(ASSIGNMENT): If a line in the entries below includes "gier", pick it out and copy it.

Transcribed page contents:
* * * *
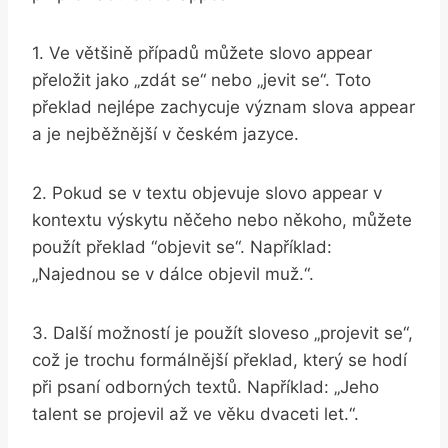
1. Ve většině případů můžete slovo appear
přeložit‍ jako „zdát se“ nebo „jevit se“. Toto
‌překlad nejlépe zachycuje⁢ význam‌ slova appear
⁣a ​je nejběžnější v českém jazyce.
2.‍ Pokud se v textu objevuje slovo appear v⁣
kontextu výskytu něčeho nebo‍ někoho, můžete
použít překlad ⁢“objevit se“. Například:
„Najednou se v dálce ⁣objevil muž.“.
3. ⁢Další možností je použít sloveso „projevit ‌se“,
což je trochu formálnější překlad, který se hodí
při psaní odborných textů. Například: „Jeho
talent se projevil až ve věku dvaceti let.“.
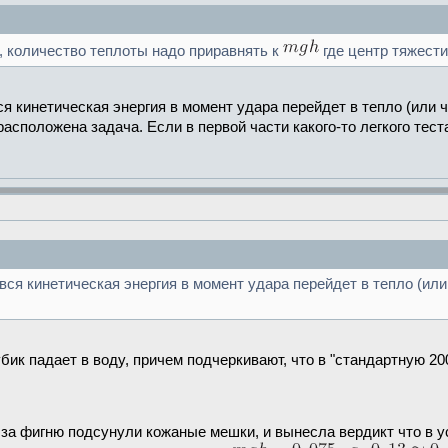
, количество теплоты надо приравнять к
где центр тяжест
вся кинетическая энергия в момент удара перейдет в тепло (или 
е расположена задача. Если в первой части какого-то легкого тес
 вся кинетическая энергия в момент удара перейдет в тепло (ил
убик падает в воду, причем подчеркивают, что в "стандартную 2
за фигню подсунули кожаные мешки, и вынесла вердикт что в ус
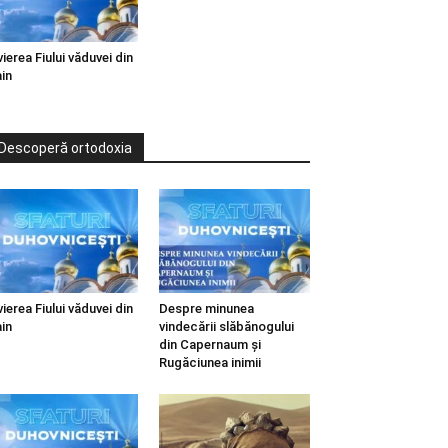
vierea Fiului văduvei din
in
Descoperă ortodoxia
vierea Fiului văduvei din
Despre minunea
in
vindecării slăbănogului
din Capernaum și
Rugăciunea inimii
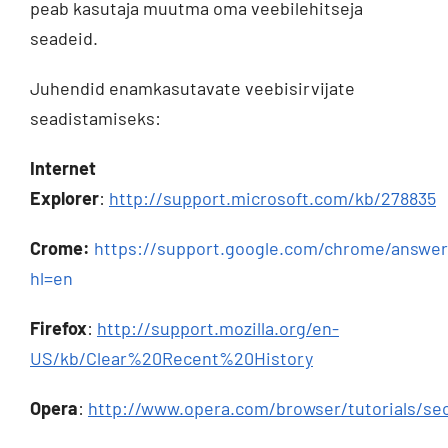
peab kasutaja muutma oma veebilehitseja
seadeid.
Juhendid enamkasutavate veebisirvijate
seadistamiseks:
Internet
Explorer
:
http://support.microsoft.com/kb/278835
Crome:
https://support.google.com/chrome/answer
hl=en
Firefox
:
http://support.mozilla.org/en-
US/kb/Clear%20Recent%20History
Opera
:
http://www.opera.com/browser/tutorials/sec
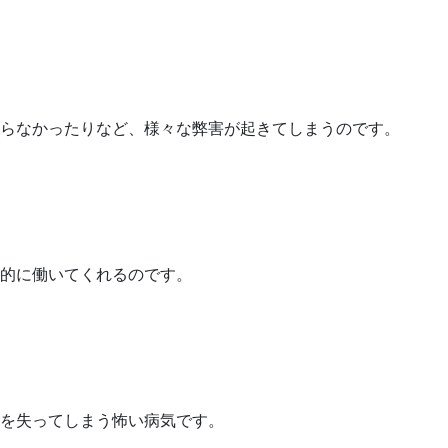
らなかったりなど、様々な弊害が起きてしまうのです。
的に働いてくれるのです。
を失ってしまう怖い病気です。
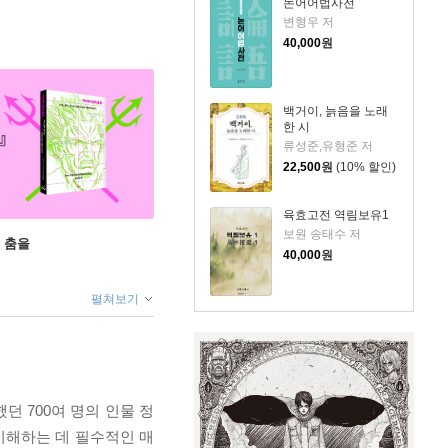
논어어법사전
변형우 저
40,000
원
백거이, 늙음을 노래
한 시
류성준,유형준 저
22,500
원
(10% 할인)
육효고전 역림보유1
보원 송태수 저
 춤을
40,000
원
펼쳐보기
 700여 명의 인물 정
이해하는 데 필수적인 매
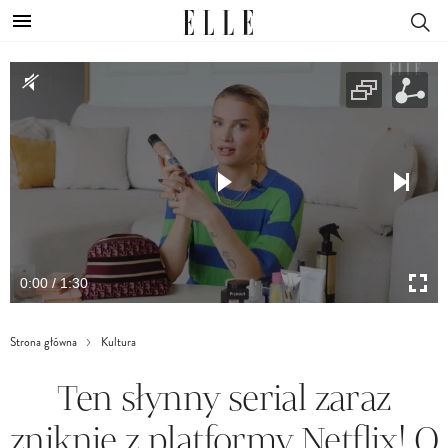
0:00 / 1:30
Strona główna
Kultura
Ten słynny serial zaraz
zniknie z platformy Netflix! O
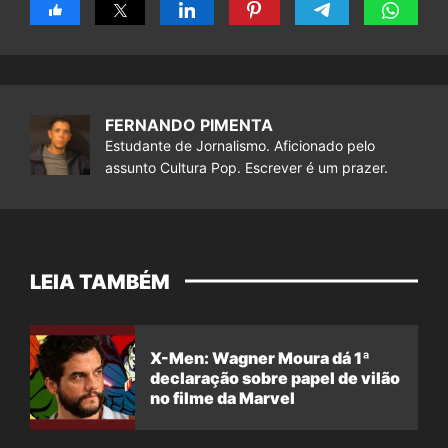
FERNANDO PIMENTA
Estudante de Jornalismo. Aficionado pelo
assunto Cultura Pop. Escrever é um prazer.
LEIA TAMBÉM
X-Men: Wagner Moura dá 1ª
declaração sobre papel de vilão
no filme da Marvel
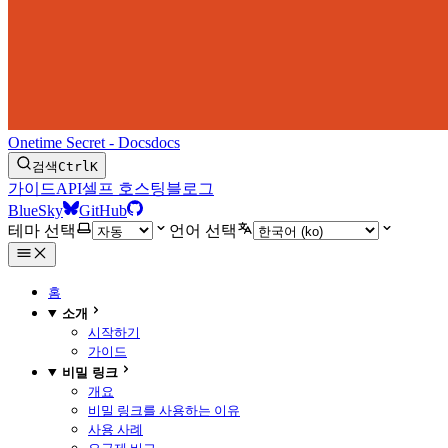
Onetime Secret - Docs
docs
검색
Ctrl
K
가이드
API
셀프 호스팅
블로그
BlueSky
GitHub
테마 선택
언어 선택
홈
소개
시작하기
가이드
비밀 링크
개요
비밀 링크를 사용하는 이유
사용 사례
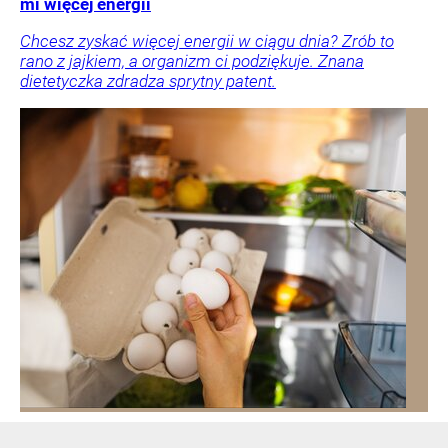
mi więcej energii
Chcesz zyskać więcej energii w ciągu dnia? Zrób to
rano z jajkiem, a organizm ci podziękuje. Znana
dietetyczka zdradza sprytny patent.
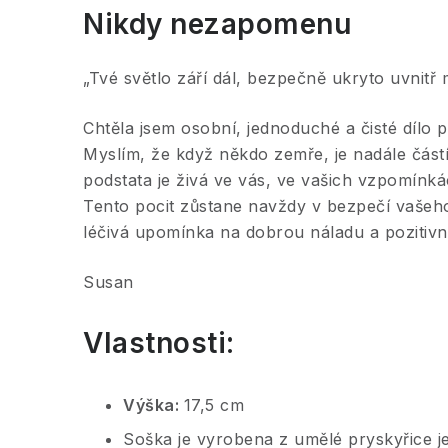
Nikdy nezapomenu
„Tvé světlo září dál, bezpečně ukryto uvnitř
Chtěla jsem osobní, jednoduché a čisté dílo pr
Myslím, že když někdo zemře, je nadále částí
podstata je živá ve vás, ve vašich vzpomínkách
Tento pocit zůstane navždy v bezpečí vašeho
léčivá upomínka na dobrou náladu a pozitivn
Susan
Vlastnosti:
Výška:
17,5 cm
Soška je vyrobena z umělé pryskyřice 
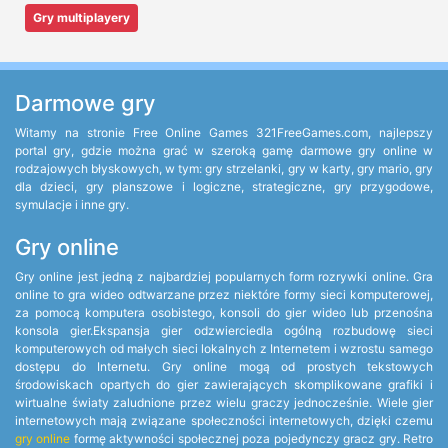
Gry multiplayery
Darmowe gry
Witamy na stronie Free Online Games 321FreeGames.com, najlepszy
portal gry, gdzie można grać w szeroką gamę darmowe gry online w
rodzajowych błyskowych, w tym: gry strzelanki, gry w karty, gry mario, gry
dla dzieci, gry planszowe i logiczne, strategiczne, gry przygodowe,
symulacje i inne gry.
Gry online
Gry online jest jedną z najbardziej popularnych form rozrywki online. Gra
online to gra wideo odtwarzane przez niektóre formy sieci komputerowej,
za pomocą komputera osobistego, konsoli do gier wideo lub przenośna
konsola gier.Ekspansja gier odzwierciedla ogólną rozbudowę sieci
komputerowych od małych sieci lokalnych z Internetem i wzrostu samego
dostępu do Internetu. Gry online mogą od prostych tekstowych
środowiskach opartych do gier zawierających skomplikowane grafiki i
wirtualne światy zaludnione przez wielu graczy jednocześnie. Wiele gier
internetowych mają związane społeczności internetowych, dzięki czemu
gry online
formę aktywności społecznej poza pojedynczy gracz gry. Retro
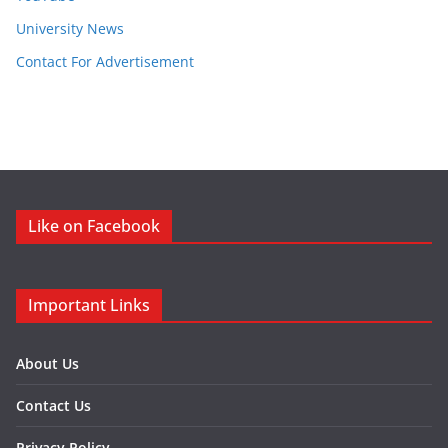
University News
Contact For Advertisement
Like on Facebook
Important Links
About Us
Contact Us
Privacy Policy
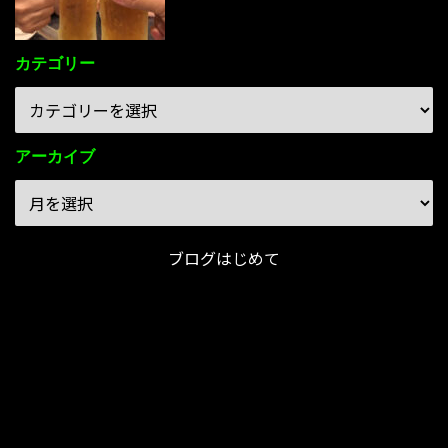
カテゴリー
アーカイブ
ブログはじめて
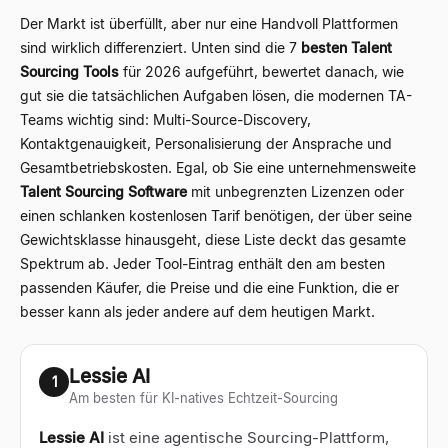
Der Markt ist überfüllt, aber nur eine Handvoll Plattformen
sind wirklich differenziert. Unten sind die 7
besten Talent
Sourcing Tools
für 2026 aufgeführt, bewertet danach, wie
gut sie die tatsächlichen Aufgaben lösen, die modernen TA-
Teams wichtig sind: Multi-Source-Discovery,
Kontaktgenauigkeit, Personalisierung der Ansprache und
Gesamtbetriebskosten. Egal, ob Sie eine unternehmensweite
Talent Sourcing Software
mit unbegrenzten Lizenzen oder
einen schlanken kostenlosen Tarif benötigen, der über seine
Gewichtsklasse hinausgeht, diese Liste deckt das gesamte
Spektrum ab. Jeder Tool-Eintrag enthält den am besten
passenden Käufer, die Preise und die eine Funktion, die er
besser kann als jeder andere auf dem heutigen Markt.
Lessie AI
1
Am besten für KI-natives Echtzeit-Sourcing
Lessie AI
ist eine agentische Sourcing-Plattform,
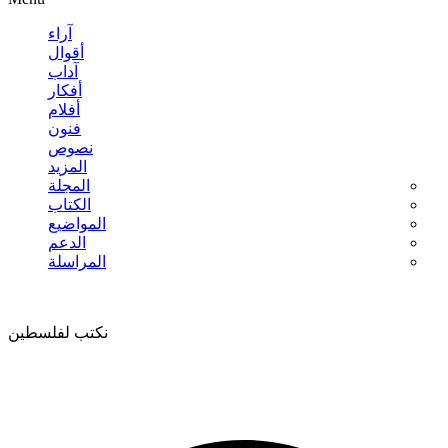
آراء
أقوال
آداب
أفكار
أفلام
فنون
نصوص
المزيد
المجلة
الكتاب
المواضيع
الدعم
المراسلة
نكتب لفلسطين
* * * *
(EXPECTED ANSWER):
za pomocą komputera osobistego, konsoli do gier wideo lub przenośna
konsola gier.Ekspansja gier odzwierciedla ogólną rozbudowę sieci
środowiskach opartych do gier zawierających skomplikowane grafiki i
wirtualne światy zaludnione przez wielu graczy jednocześnie. Wiele gier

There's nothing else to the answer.